__WORK TO BE COMPLETED__. Transcribe the lines below word for word, leaving out the pictures.

- - - - - - -

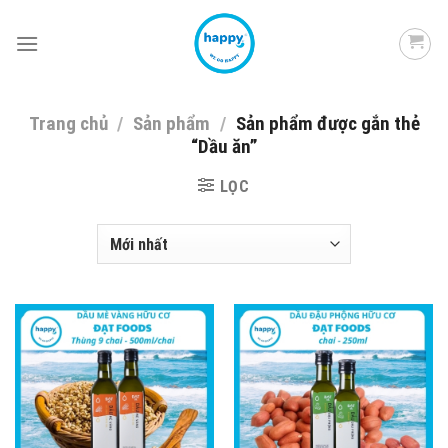
Skip
to
content
Trang chủ
/
Sản phẩm
/
Sản phẩm được gắn thẻ
“Dầu ăn”
LỌC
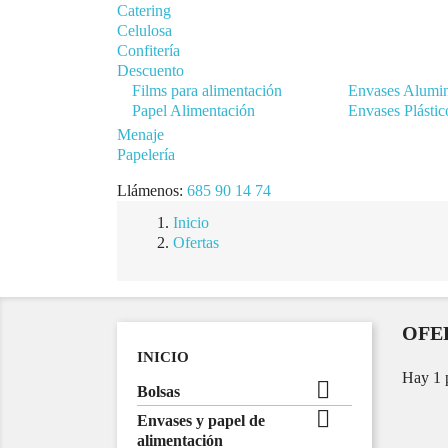
Catering
Celulosa
Confitería
Descuento
Films para alimentación
Envases Alumi
Papel Alimentación
Envases Plástic
Menaje
Papelería
Llámenos:
685 90 14 74
Inicio
Ofertas
OFE
INICIO
Hay 1 

Bolsas

Envases y papel de
alimentación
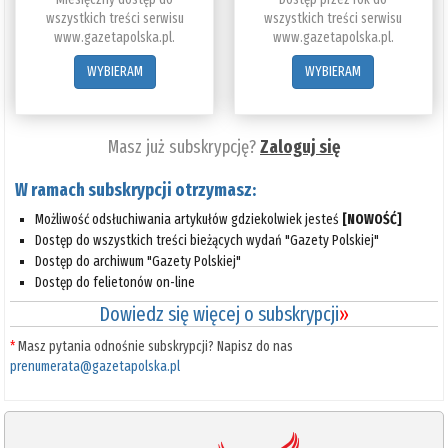
wszystkich treści serwisu
wszystkich treści serwisu
www.gazetapolska.pl.
www.gazetapolska.pl.
WYBIERAM
WYBIERAM
Masz już subskrypcję?
Zaloguj się
W ramach subskrypcji otrzymasz:
Możliwość odsłuchiwania artykułów gdziekolwiek jesteś
[NOWOŚĆ]
Dostęp do wszystkich treści bieżących wydań "Gazety Polskiej"
Dostęp do archiwum "Gazety Polskiej"
Dostęp do felietonów on-line
Dowiedz się więcej o subskrypcji
»
*
Masz pytania odnośnie subskrypcji? Napisz do nas
prenumerata@gazetapolska.pl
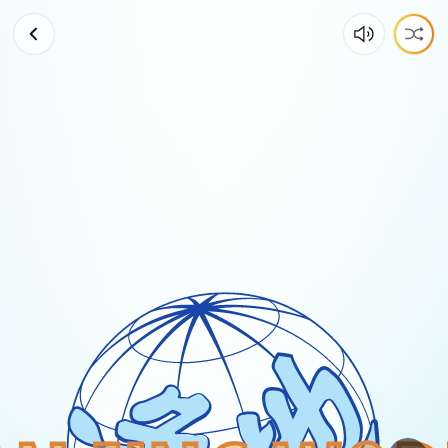
这
次
又
打
脸
了！
😲
-
搞
笑
萌
娃
的
童
言
无
忌
时
刻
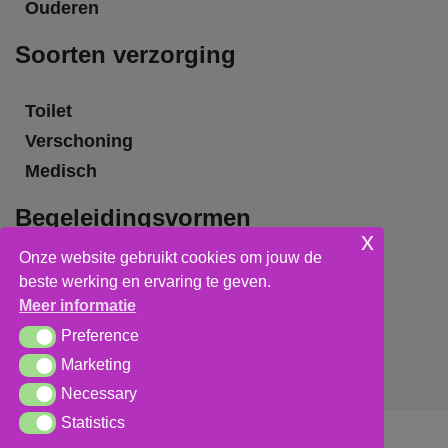
Ouderen
Soorten verzorging
Toilet
Verschoning
Medisch
Begeleidingsvormen
x
Onze website gebruikt cookies om jouw de
Grote groepsbegeleiding
beste werking en ervaring te geven.
Kleine groepsbegeleiding
Meer informatie
Individuele begeleiding
Preference
Preference
Marketing
Marketing
Necessary
Necessary
Statistics
Statistics
Algemene voorwaarden
,
privacy verklaring
&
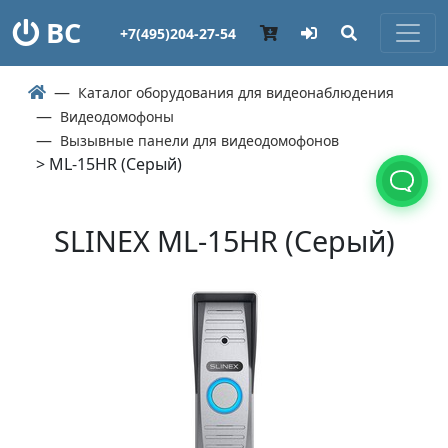
ВС
+7(495)204-27-54
Каталог оборудования для видеонаблюдения
Видеодомофоны
Вызывные панели для видеодомофонов
> ML-15HR (Серый)
SLINEX ML-15HR (Серый)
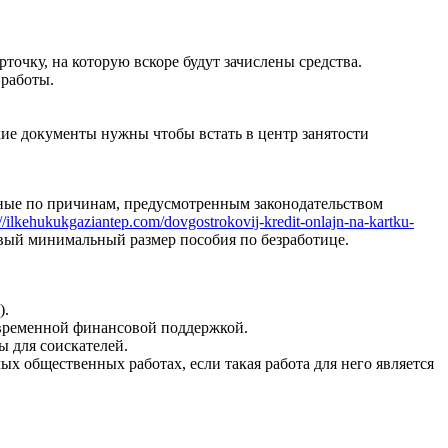
точку, на которую вскоре будут зачислены средства.
 работы.
кие документы нужны чтобы встать в центр занятости
енные по причинам, предусмотренным законодательством
://ilkehukukgaziantep.com/dovgostrokovij-kredit-onlajn-na-kartku-
вый минимальный размер пособия по безработице.
).
 временной финансовой поддержкой.
 для соискателей.
х общественных работах, если такая работа для него является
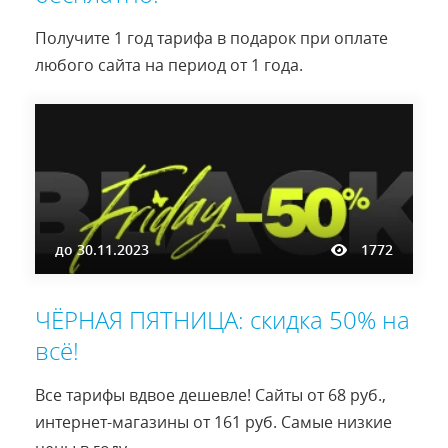
Получите 1 год тарифа в подарок при оплате
любого сайта на период от 1 года.
до
30.11.2023
1772
ЧЁРНАЯ ПЯТНИЦА: скидка 50% на
всё!
Все тарифы вдвое дешевле! Сайты от 68 руб.,
интернет-магазины от 161 руб. Самые низкие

- - - - - - -

__RESULT__.
Skip
to
content
Trang chủ
/
Sản phẩm
/
Sản phẩm được gắn thẻ
“Dầu ăn”
LỌC
Catering
Celulosa
Confitería
Descuento
Films para alimentación
Envases Alumi
Papel Alimentación
Envases Plástic
Menaje
Papelería
Llámenos:
685 90 14 74
Inicio
Ofertas
OFE
INICIO
Hay 1 

Bolsas

Envases y papel de
alimentación
wszystkich treści serwisu
wszystkich treści serwisu
www.gazetapolska.pl.
www.gazetapolska.pl.
WYBIERAM
WYBIERAM
Masz już subskrypcję?
Zaloguj się
W ramach subskrypcji otrzymasz:
Możliwość odsłuchiwania artykułów gdziekolwiek jesteś
[NOWOŚĆ]
Dostęp do wszystkich treści bieżących wydań "Gazety Polskiej"
Dostęp do archiwum "Gazety Polskiej"
Dostęp do felietonów on-line
Dowiedz się więcej o subskrypcji
»
*
Masz pytania odnośnie subskrypcji? Napisz do nas
prenumerata@gazetapolska.pl
这
次
又
打
脸
了！
😲
-
搞
笑
萌
娃
的
童
言
无
忌
时
刻
Ouderen
Soorten verzorging
Toilet
Verschoning
Medisch
Begeleidingsvormen
x
Onze website gebruikt cookies om jouw de
Grote groepsbegeleiding
beste werking en ervaring te geven.
Kleine groepsbegeleiding
Meer informatie
Individuele begeleiding
Preference
Preference
Marketing
Marketing
Necessary
Necessary
Statistics
Statistics
Algemene voorwaarden
,
privacy verklaring
&
ВС
+7(495)204-27-54
Каталог оборудования для видеонаблюдения
Видеодомофоны
Вызывные панели для видеодомофонов
> ML-15HR (Серый)
SLINEX ML-15HR (Серый)
точку, на которую вскоре будут зачислены средства.
 работы.
кие документы нужны чтобы встать в центр занятости
енные по причинам, предусмотренным законодательством
://ilkehukukgaziantep.com/dovgostrokovij-kredit-onlajn-na-kartku-
вый минимальный размер пособия по безработице.
).
 временной финансовой поддержкой.
 для соискателей.
х общественных работах, если такая работа для него является
Получите 1 год тарифа в подарок при оплате
любого сайта на период от 1 года.
до
30.11.2023
1772
ЧЁРНАЯ ПЯТНИЦА: скидка 50% на
всё!
Все тарифы вдвое дешевле! Сайты от 68 руб.,
интернет-магазины от 161 руб. Самые низкие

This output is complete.